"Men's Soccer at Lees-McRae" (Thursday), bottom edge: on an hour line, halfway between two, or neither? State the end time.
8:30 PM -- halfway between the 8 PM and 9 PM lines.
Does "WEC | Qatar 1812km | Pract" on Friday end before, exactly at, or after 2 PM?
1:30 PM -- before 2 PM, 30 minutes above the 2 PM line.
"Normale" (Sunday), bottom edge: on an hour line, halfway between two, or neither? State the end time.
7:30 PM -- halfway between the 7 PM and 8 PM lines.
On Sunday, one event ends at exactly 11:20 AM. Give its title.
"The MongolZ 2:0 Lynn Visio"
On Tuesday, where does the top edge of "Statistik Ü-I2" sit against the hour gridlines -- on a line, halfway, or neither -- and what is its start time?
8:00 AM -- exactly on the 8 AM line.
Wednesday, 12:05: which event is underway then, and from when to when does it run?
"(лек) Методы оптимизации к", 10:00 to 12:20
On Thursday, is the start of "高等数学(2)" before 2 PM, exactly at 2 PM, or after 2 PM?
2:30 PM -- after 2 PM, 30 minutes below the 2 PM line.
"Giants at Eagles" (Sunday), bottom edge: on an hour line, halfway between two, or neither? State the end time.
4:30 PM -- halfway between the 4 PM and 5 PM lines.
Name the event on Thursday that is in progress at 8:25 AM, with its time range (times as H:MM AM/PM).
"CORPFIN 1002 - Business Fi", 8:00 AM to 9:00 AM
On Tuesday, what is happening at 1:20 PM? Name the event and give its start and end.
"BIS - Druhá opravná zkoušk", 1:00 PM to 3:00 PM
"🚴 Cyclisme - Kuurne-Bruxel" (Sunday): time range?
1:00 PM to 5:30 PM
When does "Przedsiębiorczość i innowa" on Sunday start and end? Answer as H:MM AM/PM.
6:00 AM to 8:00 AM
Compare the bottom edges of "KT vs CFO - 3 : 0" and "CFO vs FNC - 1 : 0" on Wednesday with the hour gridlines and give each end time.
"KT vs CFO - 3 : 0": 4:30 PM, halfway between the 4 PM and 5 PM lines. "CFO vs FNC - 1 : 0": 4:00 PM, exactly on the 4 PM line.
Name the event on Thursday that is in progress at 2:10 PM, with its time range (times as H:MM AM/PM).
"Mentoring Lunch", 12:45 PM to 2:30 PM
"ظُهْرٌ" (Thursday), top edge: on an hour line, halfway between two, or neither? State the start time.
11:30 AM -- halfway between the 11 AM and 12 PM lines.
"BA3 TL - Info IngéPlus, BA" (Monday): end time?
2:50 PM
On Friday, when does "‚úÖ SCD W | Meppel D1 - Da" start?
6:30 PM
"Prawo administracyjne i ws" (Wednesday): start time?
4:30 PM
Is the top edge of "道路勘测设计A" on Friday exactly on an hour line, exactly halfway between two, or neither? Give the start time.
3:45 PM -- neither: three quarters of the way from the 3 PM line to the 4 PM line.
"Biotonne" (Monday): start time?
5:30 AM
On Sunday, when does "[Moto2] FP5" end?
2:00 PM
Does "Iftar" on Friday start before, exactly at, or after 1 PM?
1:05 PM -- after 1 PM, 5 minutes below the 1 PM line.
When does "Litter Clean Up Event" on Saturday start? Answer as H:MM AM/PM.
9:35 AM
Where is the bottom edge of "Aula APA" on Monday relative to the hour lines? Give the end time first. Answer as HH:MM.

-------------------------

__Exercise task__
Reproduce the material above, swapping every "time range" for "start and end times" and leaving everything else unchanged.

__Finished exercise__
"Men's Soccer at Lees-McRae" (Thursday), bottom edge: on an hour line, halfway between two, or neither? State the end time.
8:30 PM -- halfway between the 8 PM and 9 PM lines.
Does "WEC | Qatar 1812km | Pract" on Friday end before, exactly at, or after 2 PM?
1:30 PM -- before 2 PM, 30 minutes above the 2 PM line.
"Normale" (Sunday), bottom edge: on an hour line, halfway between two, or neither? State the end time.
7:30 PM -- halfway between the 7 PM and 8 PM lines.
On Sunday, one event ends at exactly 11:20 AM. Give its title.
"The MongolZ 2:0 Lynn Visio"
On Tuesday, where does the top edge of "Statistik Ü-I2" sit against the hour gridlines -- on a line, halfway, or neither -- and what is its start time?
8:00 AM -- exactly on the 8 AM line.
Wednesday, 12:05: which event is underway then, and from when to when does it run?
"(лек) Методы оптимизации к", 10:00 to 12:20
On Thursday, is the start of "高等数学(2)" before 2 PM, exactly at 2 PM, or after 2 PM?
2:30 PM -- after 2 PM, 30 minutes below the 2 PM line.
"Giants at Eagles" (Sunday), bottom edge: on an hour line, halfway between two, or neither? State the end time.
4:30 PM -- halfway between the 4 PM and 5 PM lines.
Name the event on Thursday that is in progress at 8:25 AM, with its start and end times (times as H:MM AM/PM).
"CORPFIN 1002 - Business Fi", 8:00 AM to 9:00 AM
On Tuesday, what is happening at 1:20 PM? Name the event and give its start and end.
"BIS - Druhá opravná zkoušk", 1:00 PM to 3:00 PM
"🚴 Cyclisme - Kuurne-Bruxel" (Sunday): start and end times?
1:00 PM to 5:30 PM
When does "Przedsiębiorczość i innowa" on Sunday start and end? Answer as H:MM AM/PM.
6:00 AM to 8:00 AM
Compare the bottom edges of "KT vs CFO - 3 : 0" and "CFO vs FNC - 1 : 0" on Wednesday with the hour gridlines and give each end time.
"KT vs CFO - 3 : 0": 4:30 PM, halfway between the 4 PM and 5 PM lines. "CFO vs FNC - 1 : 0": 4:00 PM, exactly on the 4 PM line.
Name the event on Thursday that is in progress at 2:10 PM, with its start and end times (times as H:MM AM/PM).
"Mentoring Lunch", 12:45 PM to 2:30 PM
"ظُهْرٌ" (Thursday), top edge: on an hour line, halfway between two, or neither? State the start time.
11:30 AM -- halfway between the 11 AM and 12 PM lines.
"BA3 TL - Info IngéPlus, BA" (Monday): end time?
2:50 PM
On Friday, when does "‚úÖ SCD W | Meppel D1 - Da" start?
6:30 PM
"Prawo administracyjne i ws" (Wednesday): start time?
4:30 PM
Is the top edge of "道路勘测设计A" on Friday exactly on an hour line, exactly halfway between two, or neither? Give the start time.
3:45 PM -- neither: three quarters of the way from the 3 PM line to the 4 PM line.
"Biotonne" (Monday): start time?
5:30 AM
On Sunday, when does "[Moto2] FP5" end?
2:00 PM
Does "Iftar" on Friday start before, exactly at, or after 1 PM?
1:05 PM -- after 1 PM, 5 minutes below the 1 PM line.
When does "Litter Clean Up Event" on Saturday start? Answer as H:MM AM/PM.
9:35 AM
Where is the bottom edge of "Aula APA" on Monday relative to the hour lines? Give the end time first. Answer as HH:MM.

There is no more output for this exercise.